»»
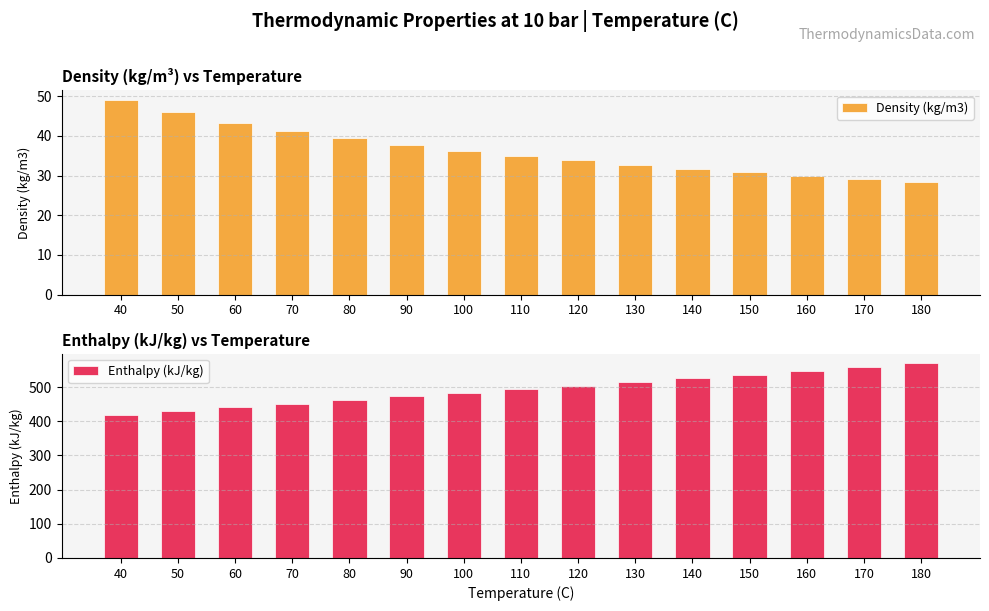

What is the value of the Density (kg/m3) bar at the 8th from the left?

35.0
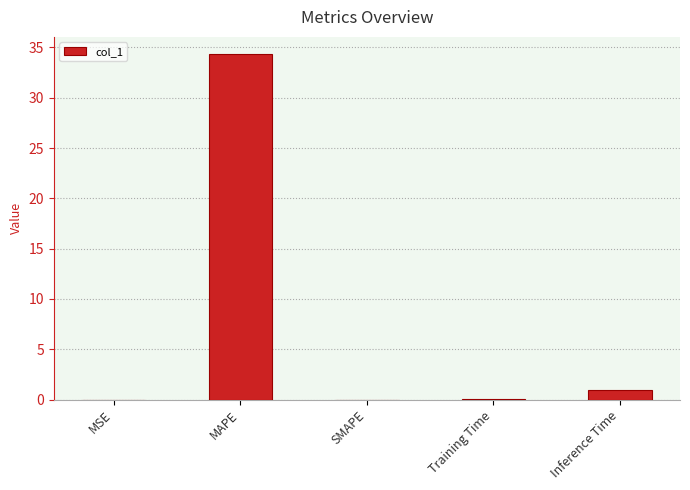

What is the difference between the values at MSE and Training Time?

0.1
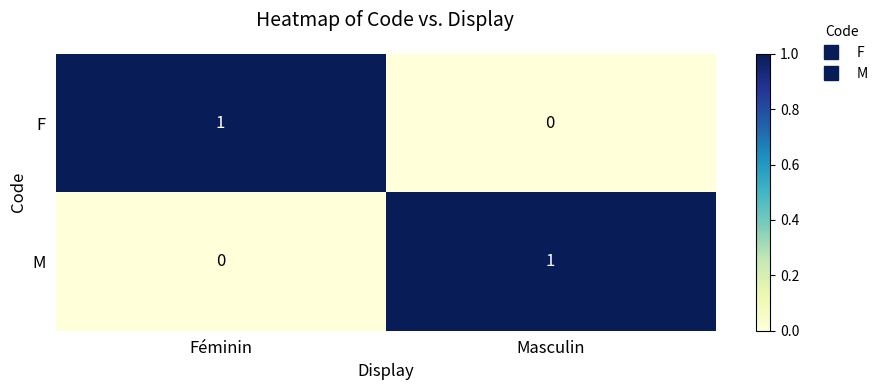

What is the greatest value displayed?

1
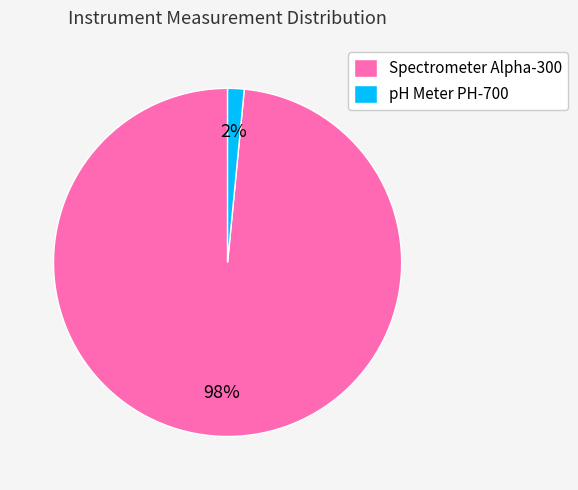

To the nearest percent, what is the combined percentage of pH Meter PH-700 and Spectrometer Alpha-300?

100%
««
Transcribe the lines verbatim, starting at the line containing "What is the difference" and ending with the last line above, both included. Leave out the pictures.

> _Answer to the problem_
What is the difference between the values at MSE and Training Time?

0.1

What is the greatest value displayed?

1

To the nearest percent, what is the combined percentage of pH Meter PH-700 and Spectrometer Alpha-300?

100%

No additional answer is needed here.